Spanish prime minister Jose Luis Rodriguez Zapatero told parliament in Madrid today that he plans to reduce public wages 5 per cent this year and freeze them in 2011. The measures will reduce the deficit by an additional 1.5 percentage points of GDP over two years, taking the shortfall to 6 per cent in 2011.

"There will be much bigger scrutiny and a tougher budget surveillance" after the Greek crisis, said Simon Barry, chief economist at Ulster Bank in Dublin. "We had a game changing series of events.
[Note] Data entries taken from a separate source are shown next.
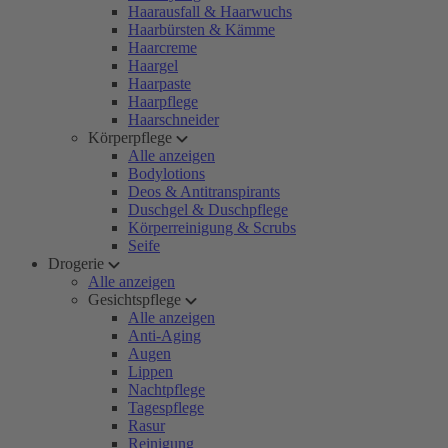
Haarausfall & Haarwuchs
Haarbürsten & Kämme
Haarcreme
Haargel
Haarpaste
Haarpflege
Haarschneider
Körperpflege
Alle anzeigen
Bodylotions
Deos & Antitranspirants
Duschgel & Duschpflege
Körperreinigung & Scrubs
Seife
Drogerie
Alle anzeigen
Gesichtspflege
Alle anzeigen
Anti-Aging
Augen
Lippen
Nachtpflege
Tagespflege
Rasur
Reinigung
Chances of a full fiscal union have definitely increased a lot."

However, France's government spokesman today expressed doubts over European Commission proposals.

"It's parliament that votes on the nation's budgets, it's not the European Commission that votes on the budget of the French nation," said government spokesman Luc Chatel after a cabinet meeting. "Parliament remains sovereign in the area of budgetary and fiscal decisions."

However, Mr Chatel said that France supported the idea of better fiscal and budgetary co-ordination, adding that it was necessary to set common targets. "There is obviously an exchange between the finance minister, the budget minister, with the Commission before the preparation of the annual budget and in the context of the budget over several years," he told reporters.

International Monetary Fund first deputy director John Lipsky said yesterday that while the rescue package is "an important step," debt-burdened nations must now step up consolidation efforts.

"The bedrock of dealing with these problems are the efforts of stabilisation and adjustment of each of the individual countries," he said, adding that virtually all advanced economies will need to push down budget deficits.